The Change Analysis panel provides a series of very useful graphs of change between the two maps specified in the Project Parameters panel. One can view these graphs in a variety of units (cells, hectares, square kilometers, acres, square miles, % of change and % of area). This rapid assessment allows for an understanding of the dynamic of change among the different landuse categories of the two time periods.

With a greater understanding of the historical changes, the Change Maps panel provides the ability to create a spatial representation of the historical change, including maps of persistence, gains and losses, transitions and exchanges.

Modeling REDD-baselines using IDRISI's LCM - Introduction

Introduction

Initiatives to implement REDD at the site level require the development of a reference scenario of greenhouse gas emissions. This is an estimate of the probable emissions rate throughout a REDD project period if the project were not to be implemented. This must be calculated for the project area as well as the surrounding leakage area. During project implementation, the actual emissions are monitored in both areas and compared to the reference scenario emissions to calculate the creditable emissions reductions.

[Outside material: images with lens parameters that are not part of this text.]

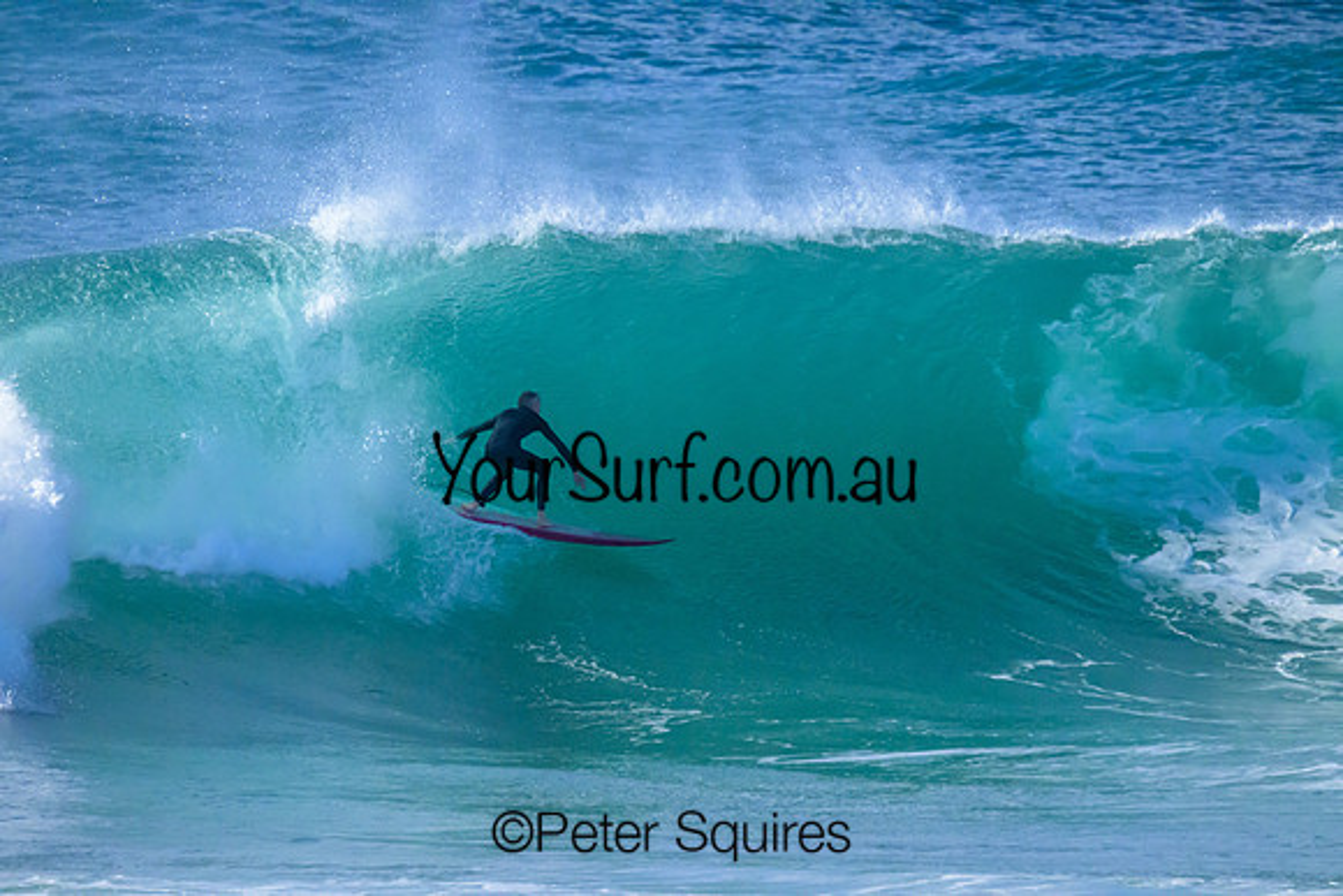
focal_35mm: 690
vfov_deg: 2.0
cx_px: 672
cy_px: 448
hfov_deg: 3.0
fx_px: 25746
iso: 14400
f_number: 11
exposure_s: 1/2500
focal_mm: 690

Several methods for estimating reference emissions levels have been proposed to the Voluntary Carbon Standards (VCS) group, and all require modeling future emissions based on historical trends in rates and relationships between deforestation patterns and drivers of deforestation. One of the first methodologies submitted to VCS for review is the Mosaic methodology, submitted by the World Bank BioCarbon Fund. As part of this submission, the application of this methodology for the Mantadia REDD site in Madagascar was provided by Conservation International (CI) and Clark Labs at Clark University.

The steps include:

1) Definition of the spatial and temporal boundaries of the project, including the project site and leakage area.

2) Estimation of historical deforestation rates and patterns over at least three time periods covering at least 10 years, the first period used to calibrate the spatial model and the second period to validate it.

3) Projection of the future deforestation rate for the study area, which may be different from the historical rate, given assumptions of population change and infrastructure development.

4) Spatial modeling to determine the patterns of the potential for deforestation, based on the relationships between historical deforestation patterns and spatial variables that characterize land access and suitability.

5) Spatial modeling of deforestation patterns for the validation period, based on (3) and (4).

6) A comparison of the estimated and actual deforestation rates inside vs outside of the project area, in order to validate the model’s ability to estimate the amount of deforestation that will occur inside the project site.

7) Spatial modeling of deforestation patterns for each reporting period throughout the project duration.

8) Combination of the deforestation projection and data on biomass to estimate GHG emissions over each reporting period, for comparison with actual emissions estimates to be produced during the project-monitoring phase of the project.